Trump brandit la promesse d’un accord nucléaire avec Téhéran, mais le silence de l’Iran intrigue
Le président américain affirme que l’Iran a accepté de renoncer à l’arme nucléaire après des « très bonnes » négociations. Aucune confirmation iranienne, et un délai de 48 heures plane.
Le président Donald Trump a surpris la communauté diplomatique, mercredi 6 mai, en annonçant depuis le Bureau ovale que les États-Unis et l’Iran venaient de mener « des discussions très positives » au cours des dernières vingt-quatre heures. Selon lui, Téhéran aurait accepté de renoncer définitivement à la possession de l’arme nucléaire, condition sine qua non posée par Washington. « Il est tout à fait possible que nous concluions un accord », a-t-il déclaré, sans toutefois fixer d’échéance précise. Cette déclaration, relayée par plusieurs agences internationales, intervient alors que des sources proches des négociations évoquent l’élaboration d’un mémorandum d’une page qui servirait de base à une trêve dans le conflit du Golfe, laissant de côté les questions les plus épineuses comme le programme nucléaire civil iranien. Selon le site Axios, cité par la presse russe, Washington aurait donné à Téhéran un ultimatum de quarante-huit heures pour répondre à cette proposition.
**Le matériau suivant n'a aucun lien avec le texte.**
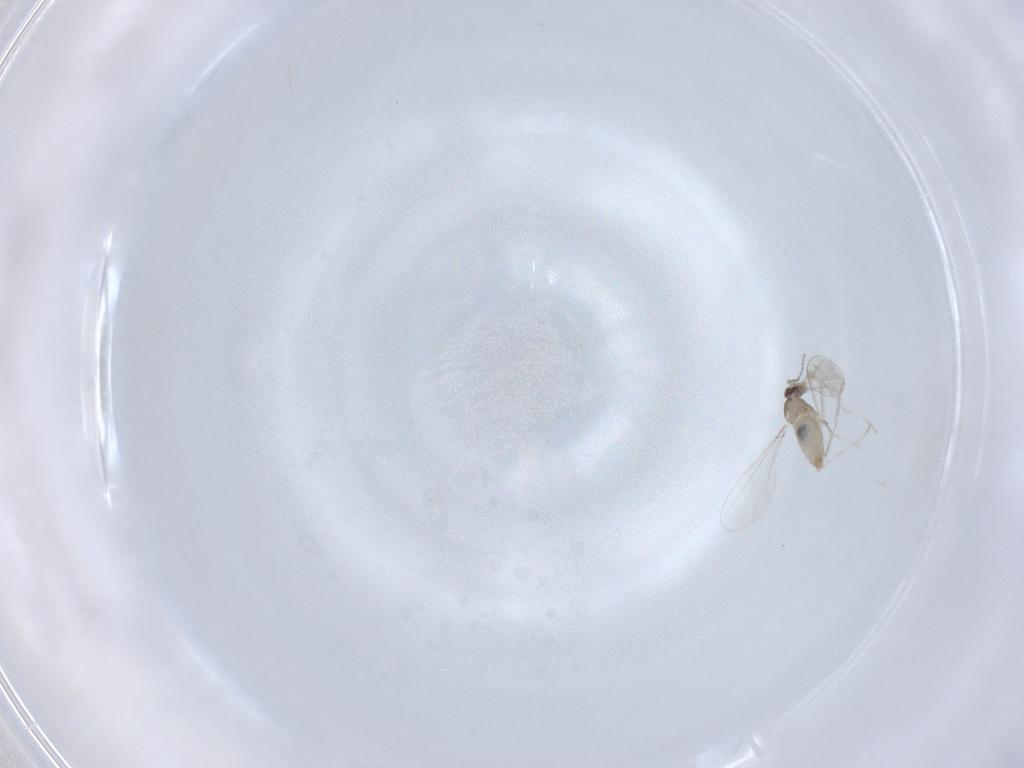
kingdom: Animalia
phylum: Arthropoda
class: Insecta
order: Diptera
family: Cecidomyiidae
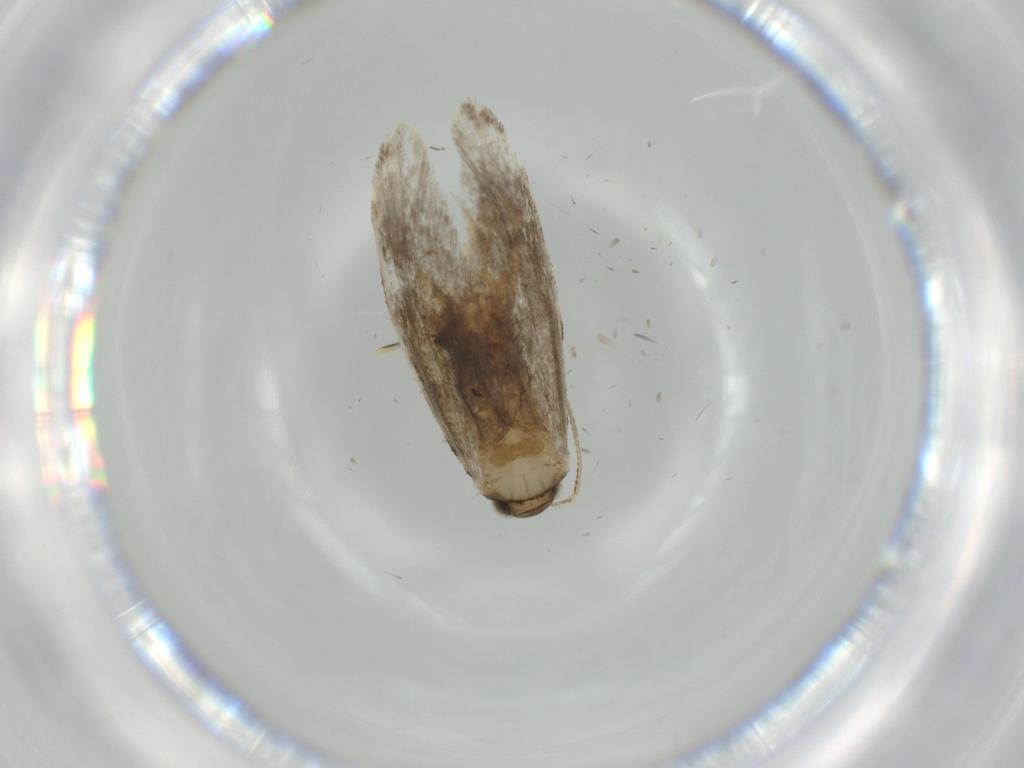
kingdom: Animalia
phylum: Arthropoda
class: Insecta
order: Lepidoptera
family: Tineidae
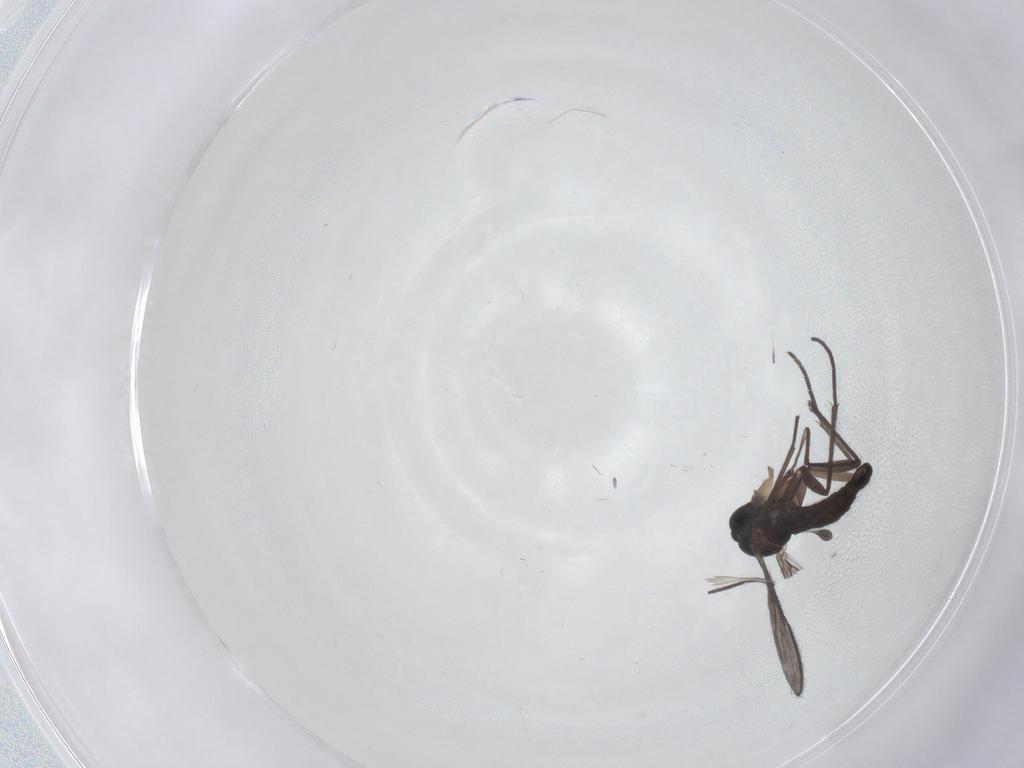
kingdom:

Du côté iranien, le silence est pourtant assourdissant. Aucun responsable n’a confirmé les affirmations de Trump, et les médias d’État ne relatent pas ces prétendues avancées. Cette absence de confirmation, relevée par la BBC et Meduza, jette un doute sur la réalité d’un accord aussi rapide. La contradiction entre l’optimisme affiché par la Maison-Blanche et la discrétion de Téhéran n’a pas échappé aux observateurs, qui rappellent que les précédentes tentatives de négociation ont souvent échoué sur la question des garanties mutuelles et des sanctions.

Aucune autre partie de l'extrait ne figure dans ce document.